**BRIEF:** Reproduce all of the material below with every "pie chart" swapped for "donut chart" and nothing else changed. Leave the pictures out of your answer.

**DATA RECORDS:**

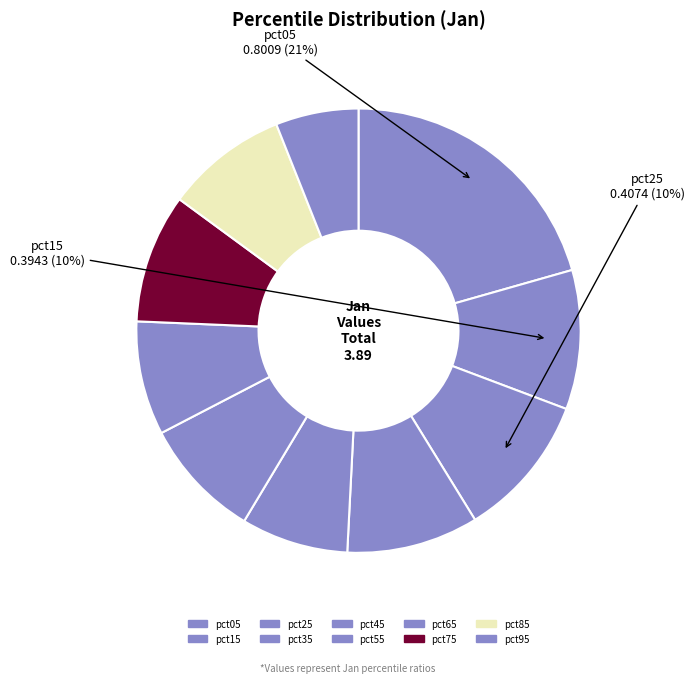

How many slices are in this pie chart?

10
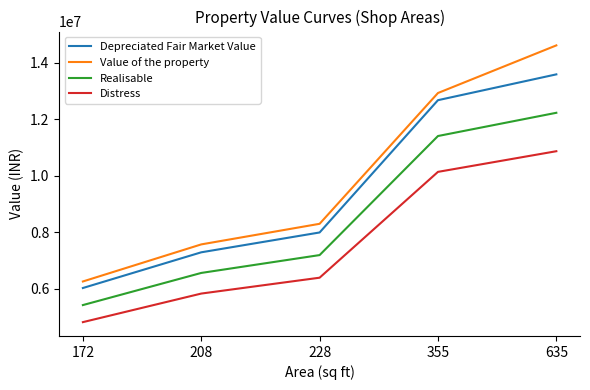

Reading right to left, extract all data points from this chart.

Depreciated Fair Market Value: 635=13580872	355=12668530	228=7992768	208=7291648	172=6029632
Value of the property: 635=14605000	355=12922000	228=8299200	208=7571200	172=6260800
Realisable: 635=12222785	355=11401677	228=7193491	208=6562483	172=5426669
Distress: 635=10864698	355=10134824	228=6394214	208=5833318	172=4823706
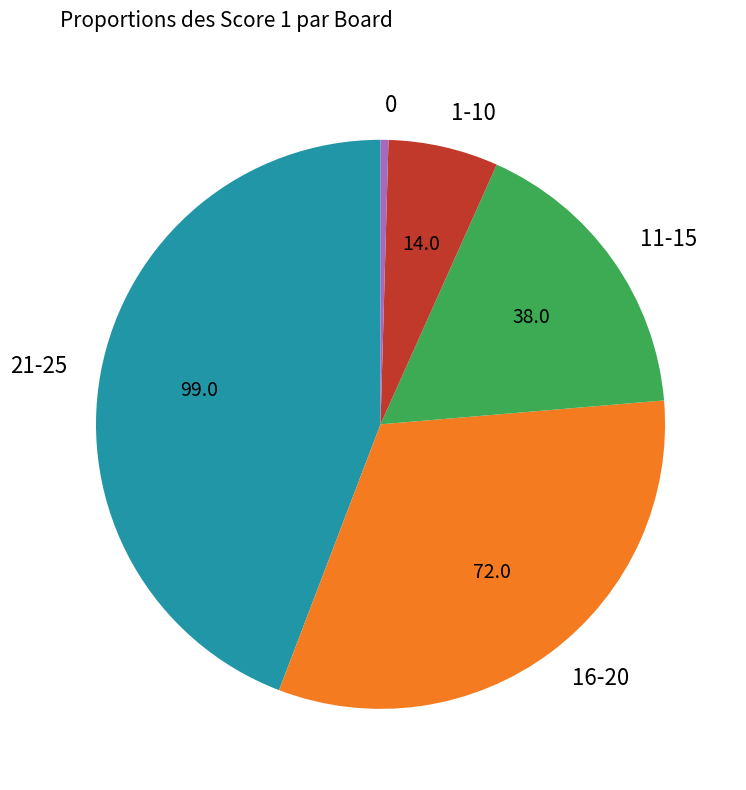

What is the smallest slice in the pie chart?

0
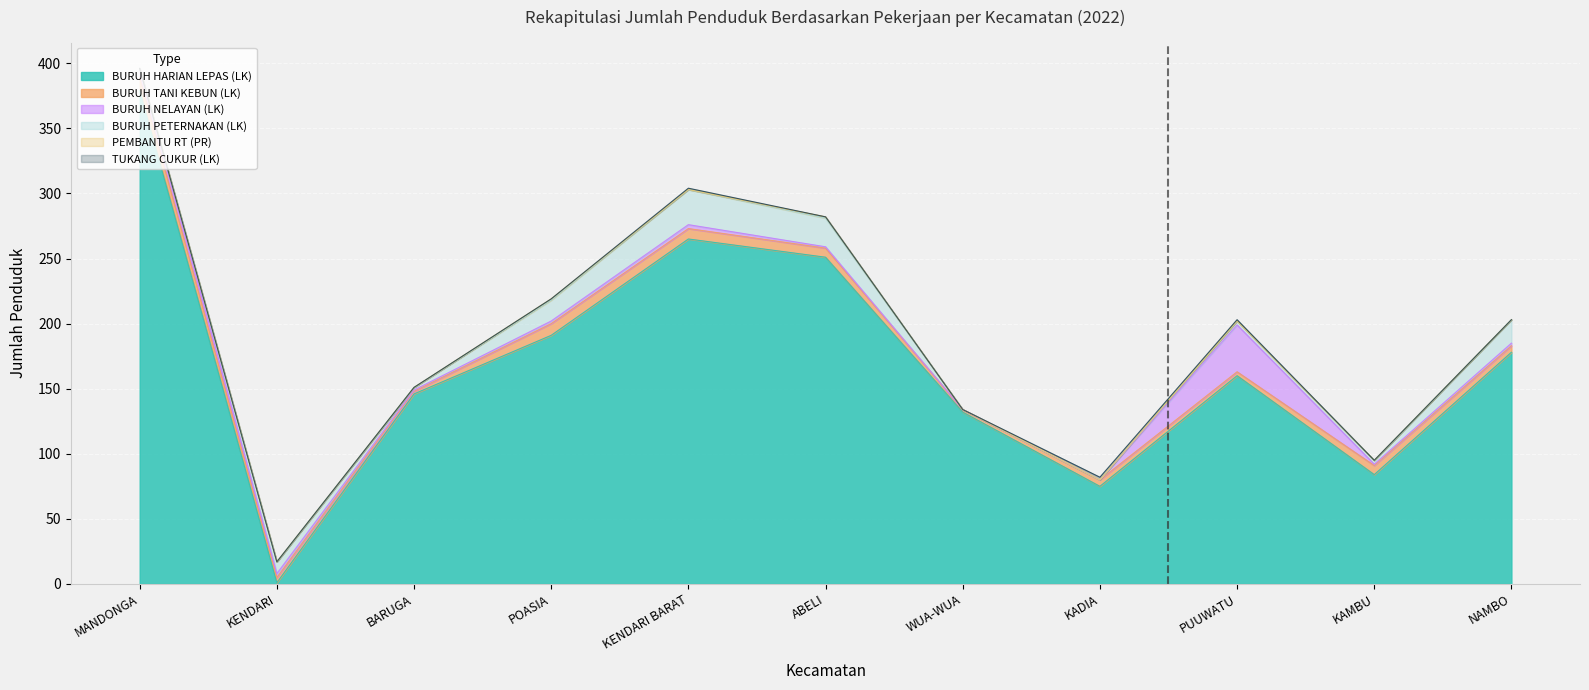

True or false: BURUH NELAYAN (LK) has a value of 0 at WUA-WUA.

True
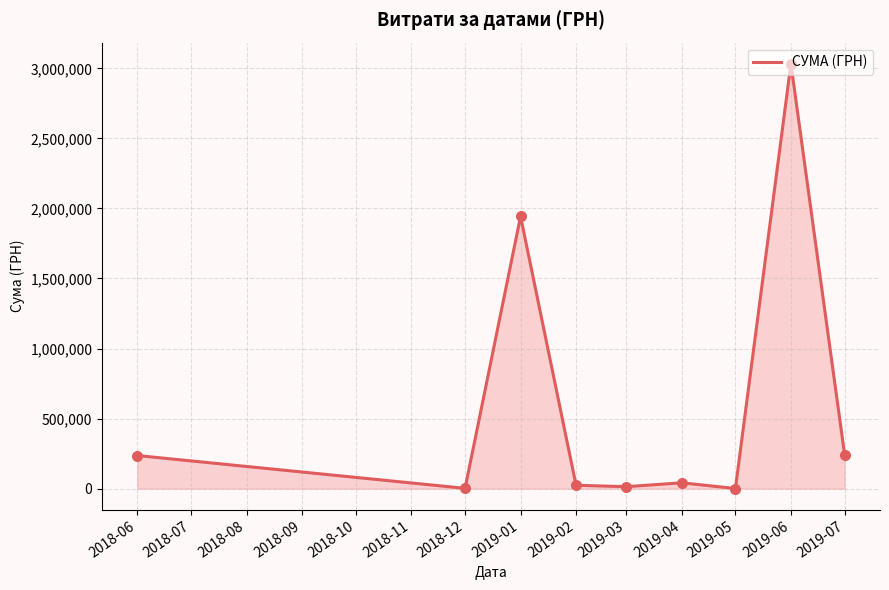

What is the change in value from 2018-06 to 2019-06?

+2795819.0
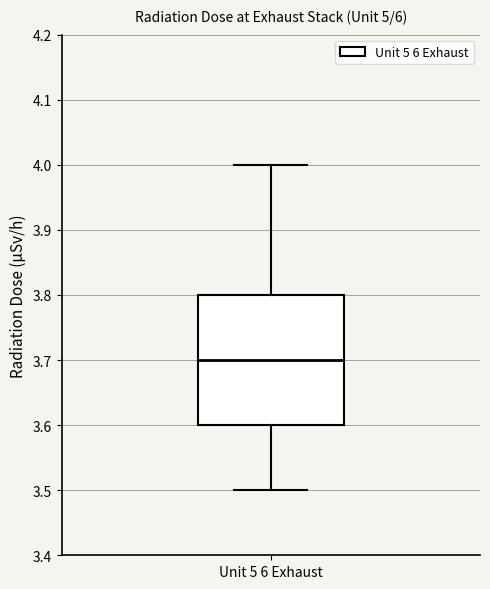

Transcribe this box plot: give where the median line is, the range the box spans, and where the two whiskers end, as read against the y-axis. The values are not printed on the chart, so give them approximately, as read against the axis.

median 3.7, box 3.6 to 3.8, whiskers 3.5 to 4.0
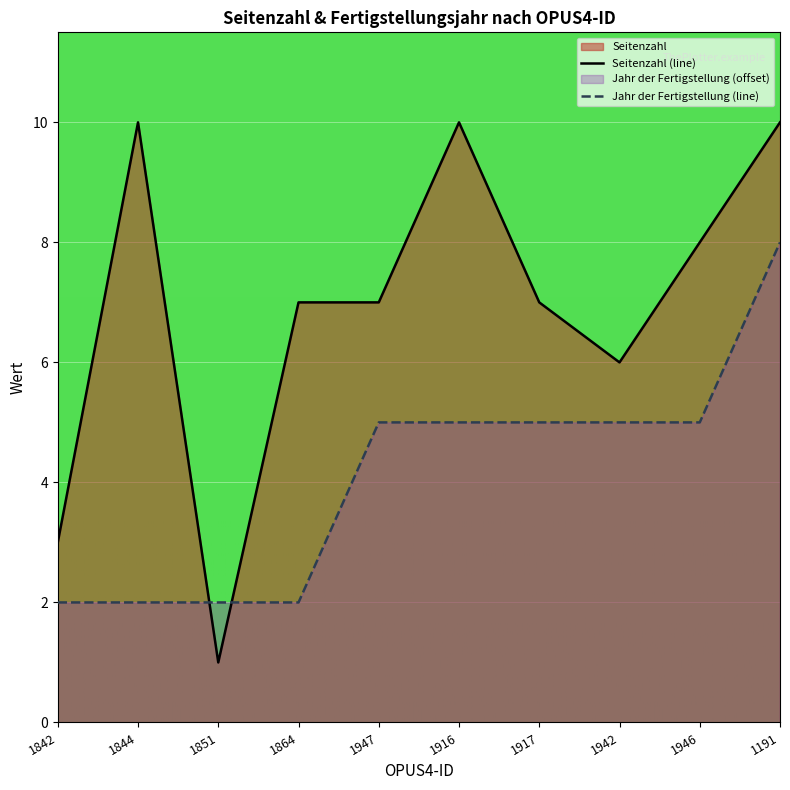

The value of Seitenzahl (line) at 1947 is 7. True or false?

True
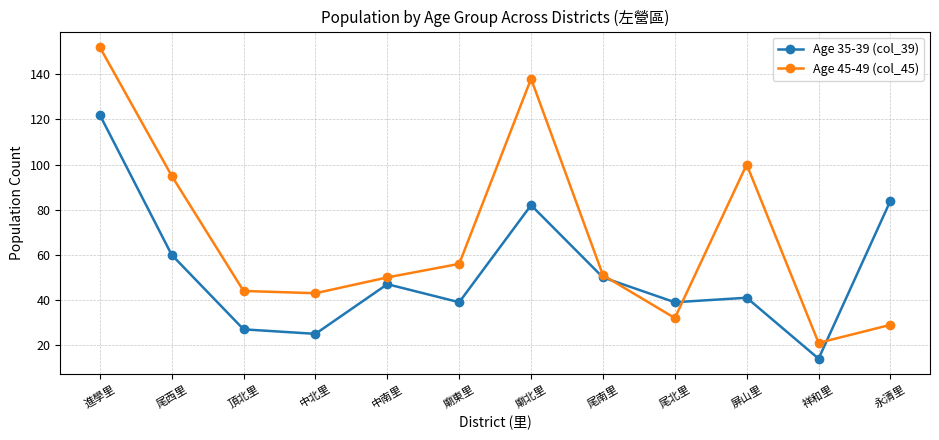

Which category has the highest value in the Age 35-39 (col_39) series?

進學里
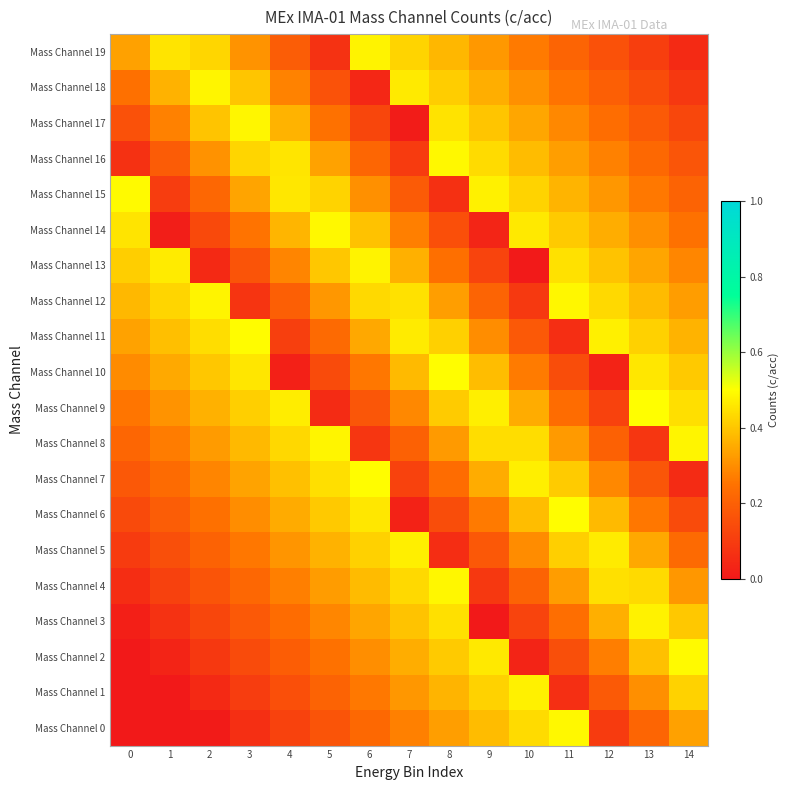

Reading left to right, extract all data points from this chart.

Mass Channel 0: 0=0.0	1=0.0	2=0.0	3=0.1	4=0.1	5=0.2	6=0.2	7=0.3	8=0.3	9=0.4	10=0.4	11=0.5	12=0.1	13=0.2	14=0.3
Mass Channel 1: 0=0.0	1=0.0	2=0.0	3=0.1	4=0.2	5=0.2	6=0.3	7=0.3	8=0.4	9=0.4	10=0.5	11=0.1	12=0.2	13=0.3	14=0.4
Mass Channel 2: 0=0.0	1=0.0	2=0.1	3=0.1	4=0.2	5=0.2	6=0.3	7=0.4	8=0.4	9=0.5	10=0.0	11=0.2	12=0.3	13=0.4	14=0.5
Mass Channel 3: 0=0.0	1=0.1	2=0.1	3=0.2	4=0.2	5=0.3	6=0.3	7=0.4	8=0.4	9=0.0	10=0.1	11=0.2	12=0.4	13=0.5	14=0.4
Mass Channel 4: 0=0.1	1=0.1	2=0.2	3=0.2	4=0.3	5=0.3	6=0.4	7=0.4	8=0.5	9=0.1	10=0.2	11=0.3	12=0.4	13=0.4	14=0.3
Mass Channel 5: 0=0.1	1=0.2	2=0.2	3=0.3	4=0.3	5=0.4	6=0.4	7=0.5	8=0.1	9=0.2	10=0.3	11=0.4	12=0.5	13=0.3	14=0.2
Mass Channel 6: 0=0.1	1=0.2	2=0.2	3=0.3	4=0.4	5=0.4	6=0.5	7=0.0	8=0.1	9=0.3	10=0.4	11=0.5	12=0.4	13=0.3	14=0.1
Mass Channel 7: 0=0.2	1=0.2	2=0.3	3=0.3	4=0.4	5=0.4	6=0.5	7=0.1	8=0.2	9=0.4	10=0.5	11=0.4	12=0.3	13=0.2	14=0.1
Mass Channel 8: 0=0.2	1=0.3	2=0.3	3=0.4	4=0.4	5=0.5	6=0.1	7=0.2	8=0.3	9=0.4	10=0.4	11=0.3	12=0.2	13=0.1	14=0.5
Mass Channel 9: 0=0.3	1=0.3	2=0.4	3=0.4	4=0.5	5=0.1	6=0.2	7=0.3	8=0.4	9=0.5	10=0.4	11=0.2	12=0.1	13=0.5	14=0.4
Mass Channel 10: 0=0.3	1=0.3	2=0.4	3=0.5	4=0.0	5=0.1	6=0.3	7=0.4	8=0.5	9=0.4	10=0.3	11=0.1	12=0.0	13=0.5	14=0.4
Mass Channel 11: 0=0.3	1=0.4	2=0.4	3=0.5	4=0.1	5=0.2	6=0.3	7=0.5	8=0.4	9=0.3	10=0.2	11=0.1	12=0.5	13=0.4	14=0.4
Mass Channel 12: 0=0.4	1=0.4	2=0.5	3=0.1	4=0.2	5=0.3	6=0.4	7=0.4	8=0.3	9=0.2	10=0.1	11=0.5	12=0.4	13=0.4	14=0.3
Mass Channel 13: 0=0.4	1=0.5	2=0.0	3=0.2	4=0.3	5=0.4	6=0.5	7=0.4	8=0.2	9=0.1	10=0.0	11=0.4	12=0.4	13=0.3	14=0.3
Mass Channel 14: 0=0.5	1=0.0	2=0.1	3=0.3	4=0.4	5=0.5	6=0.4	7=0.3	8=0.2	9=0.0	10=0.5	11=0.4	12=0.4	13=0.3	14=0.2
Mass Channel 15: 0=0.5	1=0.1	2=0.2	3=0.3	4=0.5	5=0.4	6=0.3	7=0.2	8=0.1	9=0.5	10=0.4	11=0.4	12=0.3	13=0.3	14=0.2
Mass Channel 16: 0=0.1	1=0.2	2=0.3	3=0.4	4=0.5	5=0.3	6=0.2	7=0.1	8=0.5	9=0.4	10=0.4	11=0.3	12=0.3	13=0.2	14=0.2
Mass Channel 17: 0=0.2	1=0.3	2=0.4	3=0.5	4=0.4	5=0.2	6=0.1	7=0.0	8=0.5	9=0.4	10=0.3	11=0.3	12=0.2	13=0.2	14=0.1
Mass Channel 18: 0=0.2	1=0.4	2=0.5	3=0.4	4=0.3	5=0.2	6=0.0	7=0.5	8=0.4	9=0.4	10=0.3	11=0.3	12=0.2	13=0.1	14=0.1
Mass Channel 19: 0=0.3	1=0.5	2=0.4	3=0.3	4=0.2	5=0.1	6=0.5	7=0.4	8=0.4	9=0.3	10=0.3	11=0.2	12=0.2	13=0.1	14=0.1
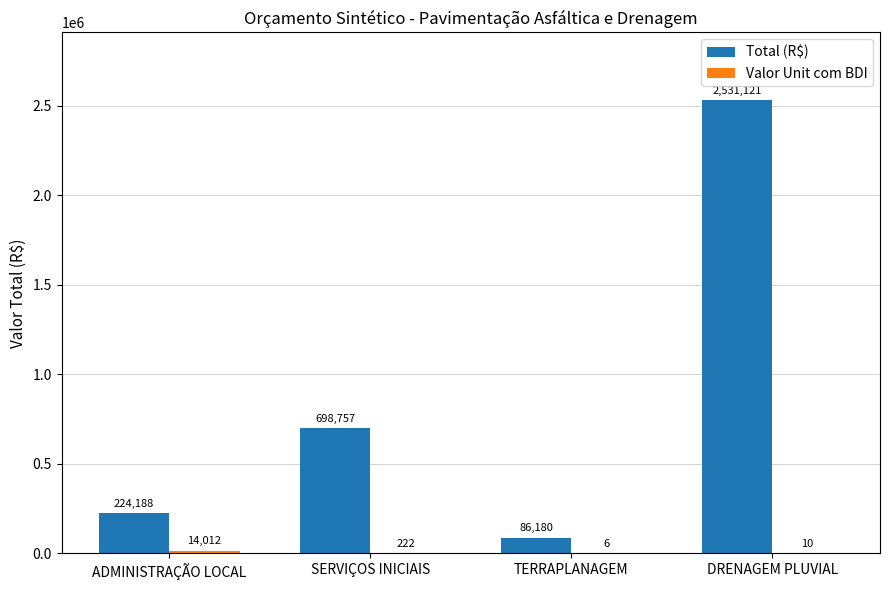

Which series has the widest spread of values?

Total (R$)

**RESPONSE:**
How many slices are in this donut chart?

10

Reading right to left, extract all data points from this chart.

Depreciated Fair Market Value: 635=13580872	355=12668530	228=7992768	208=7291648	172=6029632
Value of the property: 635=14605000	355=12922000	228=8299200	208=7571200	172=6260800
Realisable: 635=12222785	355=11401677	228=7193491	208=6562483	172=5426669
Distress: 635=10864698	355=10134824	228=6394214	208=5833318	172=4823706

What is the smallest slice in the donut chart?

0

True or false: BURUH NELAYAN (LK) has a value of 0 at WUA-WUA.

True

What is the change in value from 2018-06 to 2019-06?

+2795819.0

Transcribe this box plot: give where the median line is, the range the box spans, and where the two whiskers end, as read against the y-axis. The values are not printed on the chart, so give them approximately, as read against the axis.

median 3.7, box 3.6 to 3.8, whiskers 3.5 to 4.0

The value of Seitenzahl (line) at 1947 is 7. True or false?

True

Which category has the highest value in the Age 35-39 (col_39) series?

進學里

Reading left to right, extract all data points from this chart.

Mass Channel 0: 0=0.0	1=0.0	2=0.0	3=0.1	4=0.1	5=0.2	6=0.2	7=0.3	8=0.3	9=0.4	10=0.4	11=0.5	12=0.1	13=0.2	14=0.3
Mass Channel 1: 0=0.0	1=0.0	2=0.0	3=0.1	4=0.2	5=0.2	6=0.3	7=0.3	8=0.4	9=0.4	10=0.5	11=0.1	12=0.2	13=0.3	14=0.4
Mass Channel 2: 0=0.0	1=0.0	2=0.1	3=0.1	4=0.2	5=0.2	6=0.3	7=0.4	8=0.4	9=0.5	10=0.0	11=0.2	12=0.3	13=0.4	14=0.5
Mass Channel 3: 0=0.0	1=0.1	2=0.1	3=0.2	4=0.2	5=0.3	6=0.3	7=0.4	8=0.4	9=0.0	10=0.1	11=0.2	12=0.4	13=0.5	14=0.4
Mass Channel 4: 0=0.1	1=0.1	2=0.2	3=0.2	4=0.3	5=0.3	6=0.4	7=0.4	8=0.5	9=0.1	10=0.2	11=0.3	12=0.4	13=0.4	14=0.3
Mass Channel 5: 0=0.1	1=0.2	2=0.2	3=0.3	4=0.3	5=0.4	6=0.4	7=0.5	8=0.1	9=0.2	10=0.3	11=0.4	12=0.5	13=0.3	14=0.2
Mass Channel 6: 0=0.1	1=0.2	2=0.2	3=0.3	4=0.4	5=0.4	6=0.5	7=0.0	8=0.1	9=0.3	10=0.4	11=0.5	12=0.4	13=0.3	14=0.1
Mass Channel 7: 0=0.2	1=0.2	2=0.3	3=0.3	4=0.4	5=0.4	6=0.5	7=0.1	8=0.2	9=0.4	10=0.5	11=0.4	12=0.3	13=0.2	14=0.1
Mass Channel 8: 0=0.2	1=0.3	2=0.3	3=0.4	4=0.4	5=0.5	6=0.1	7=0.2	8=0.3	9=0.4	10=0.4	11=0.3	12=0.2	13=0.1	14=0.5
Mass Channel 9: 0=0.3	1=0.3	2=0.4	3=0.4	4=0.5	5=0.1	6=0.2	7=0.3	8=0.4	9=0.5	10=0.4	11=0.2	12=0.1	13=0.5	14=0.4
Mass Channel 10: 0=0.3	1=0.3	2=0.4	3=0.5	4=0.0	5=0.1	6=0.3	7=0.4	8=0.5	9=0.4	10=0.3	11=0.1	12=0.0	13=0.5	14=0.4
Mass Channel 11: 0=0.3	1=0.4	2=0.4	3=0.5	4=0.1	5=0.2	6=0.3	7=0.5	8=0.4	9=0.3	10=0.2	11=0.1	12=0.5	13=0.4	14=0.4
Mass Channel 12: 0=0.4	1=0.4	2=0.5	3=0.1	4=0.2	5=0.3	6=0.4	7=0.4	8=0.3	9=0.2	10=0.1	11=0.5	12=0.4	13=0.4	14=0.3
Mass Channel 13: 0=0.4	1=0.5	2=0.0	3=0.2	4=0.3	5=0.4	6=0.5	7=0.4	8=0.2	9=0.1	10=0.0	11=0.4	12=0.4	13=0.3	14=0.3
Mass Channel 14: 0=0.5	1=0.0	2=0.1	3=0.3	4=0.4	5=0.5	6=0.4	7=0.3	8=0.2	9=0.0	10=0.5	11=0.4	12=0.4	13=0.3	14=0.2
Mass Channel 15: 0=0.5	1=0.1	2=0.2	3=0.3	4=0.5	5=0.4	6=0.3	7=0.2	8=0.1	9=0.5	10=0.4	11=0.4	12=0.3	13=0.3	14=0.2
Mass Channel 16: 0=0.1	1=0.2	2=0.3	3=0.4	4=0.5	5=0.3	6=0.2	7=0.1	8=0.5	9=0.4	10=0.4	11=0.3	12=0.3	13=0.2	14=0.2
Mass Channel 17: 0=0.2	1=0.3	2=0.4	3=0.5	4=0.4	5=0.2	6=0.1	7=0.0	8=0.5	9=0.4	10=0.3	11=0.3	12=0.2	13=0.2	14=0.1
Mass Channel 18: 0=0.2	1=0.4	2=0.5	3=0.4	4=0.3	5=0.2	6=0.0	7=0.5	8=0.4	9=0.4	10=0.3	11=0.3	12=0.2	13=0.1	14=0.1
Mass Channel 19: 0=0.3	1=0.5	2=0.4	3=0.3	4=0.2	5=0.1	6=0.5	7=0.4	8=0.4	9=0.3	10=0.3	11=0.2	12=0.2	13=0.1	14=0.1

Which series has the widest spread of values?

Total (R$)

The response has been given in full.